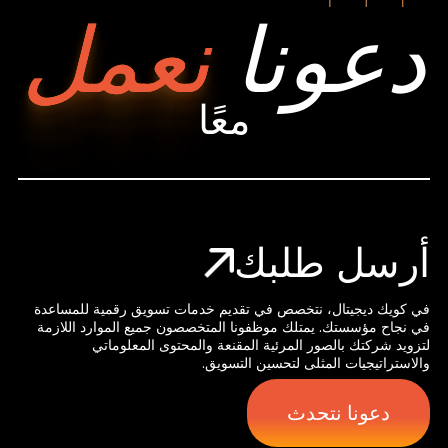
دعونا
نعمل
معًا
أرسل طلبك
في كويك ديجيتال، نتخصص في تقديم خدمات تسويق رقمية للمساعدة
في نجاح مؤسستك. يمتلك موظفونا المتخصصون جميع الموارد اللازمة
لتزويد شركتك بالصور المرئية المقنعة والمحتوى المعلوماتي
والاستراتيجيات المثلى لتحسين التسويق.
دعونا نتحدث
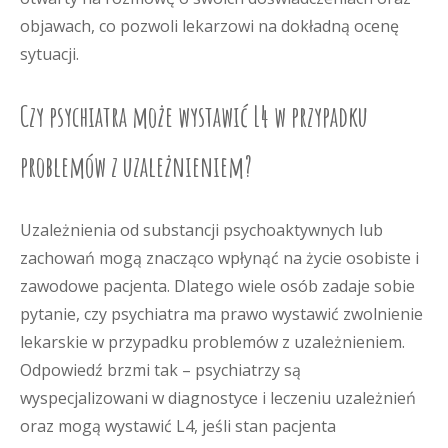
objawach, co pozwoli lekarzowi na dokładną ocenę
sytuacji.
Czy psychiatra może wystawić L4 w przypadku
problemów z uzależnieniem?
Uzależnienia od substancji psychoaktywnych lub
zachowań mogą znacząco wpłynąć na życie osobiste i
zawodowe pacjenta. Dlatego wiele osób zadaje sobie
pytanie, czy psychiatra ma prawo wystawić zwolnienie
lekarskie w przypadku problemów z uzależnieniem.
Odpowiedź brzmi tak – psychiatrzy są
wyspecjalizowani w diagnostyce i leczeniu uzależnień
oraz mogą wystawić L4, jeśli stan pacjenta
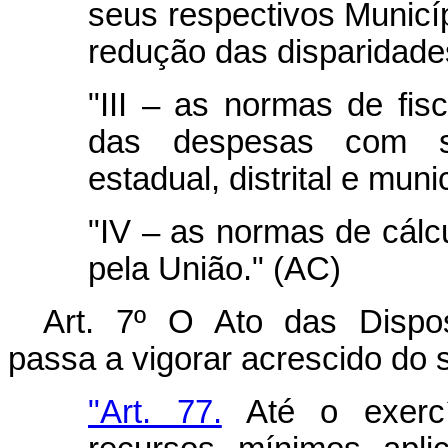
seus respectivos Municíp
redução das disparidades
"III – as normas de fisc
das despesas com sa
estadual, distrital e muni
"IV – as normas de cálc
pela União." (AC)
Art. 7º O Ato das Disposi
passa a vigorar acrescido do s
"Art. 77.
Até o exercí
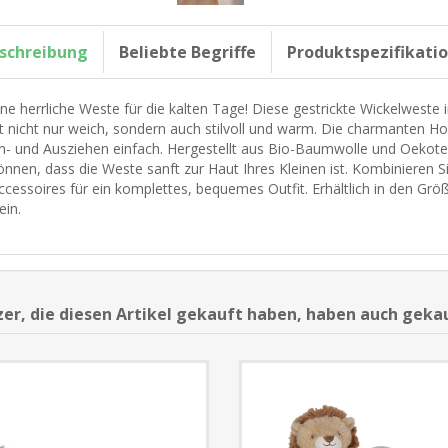
schreibung
Beliebte Begriffe
Produktspezifikati
ine herrliche Weste für die kalten Tage! Diese gestrickte Wickelweste 
st nicht nur weich, sondern auch stilvoll und warm. Die charmanten 
n- und Ausziehen einfach. Hergestellt aus Bio-Baumwolle und Oekotex-
önnen, dass die Weste sanft zur Haut Ihres Kleinen ist. Kombinieren 
ccessoires für ein komplettes, bequemes Outfit. Erhältlich in den Grö
ein.
er, die diesen Artikel gekauft haben, haben auch geka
::::::
Reproduce every entry above exactly, and omit the pictures.

دعونا
نعمل
معًا
أرسل طلبك
في كويك ديجيتال، نتخصص في تقديم خدمات تسويق رقمية للمساعدة
في نجاح مؤسستك. يمتلك موظفونا المتخصصون جميع الموارد اللازمة
لتزويد شركتك بالصور المرئية المقنعة والمحتوى المعلوماتي
والاستراتيجيات المثلى لتحسين التسويق.
دعونا نتحدث
objawach, co pozwoli lekarzowi na dokładną ocenę
sytuacji.
Czy psychiatra może wystawić L4 w przypadku
problemów z uzależnieniem?
Uzależnienia od substancji psychoaktywnych lub
zachowań mogą znacząco wpłynąć na życie osobiste i
zawodowe pacjenta. Dlatego wiele osób zadaje sobie
pytanie, czy psychiatra ma prawo wystawić zwolnienie
lekarskie w przypadku problemów z uzależnieniem.
Odpowiedź brzmi tak – psychiatrzy są
wyspecjalizowani w diagnostyce i leczeniu uzależnień
oraz mogą wystawić L4, jeśli stan pacjenta
seus respectivos Municíp
redução das disparidades
"III – as normas de fisc
das despesas com sa
estadual, distrital e muni
"IV – as normas de cálc
pela União." (AC)
Art. 7º O Ato das Disposi
passa a vigorar acrescido do s
"Art. 77.
Até o exercí
schreibung
Beliebte Begriffe
Produktspezifikati
ine herrliche Weste für die kalten Tage! Diese gestrickte Wickelweste 
st nicht nur weich, sondern auch stilvoll und warm. Die charmanten 
n- und Ausziehen einfach. Hergestellt aus Bio-Baumwolle und Oekotex-
önnen, dass die Weste sanft zur Haut Ihres Kleinen ist. Kombinieren 
ccessoires für ein komplettes, bequemes Outfit. Erhältlich in den Grö
ein.
er, die diesen Artikel gekauft haben, haben auch geka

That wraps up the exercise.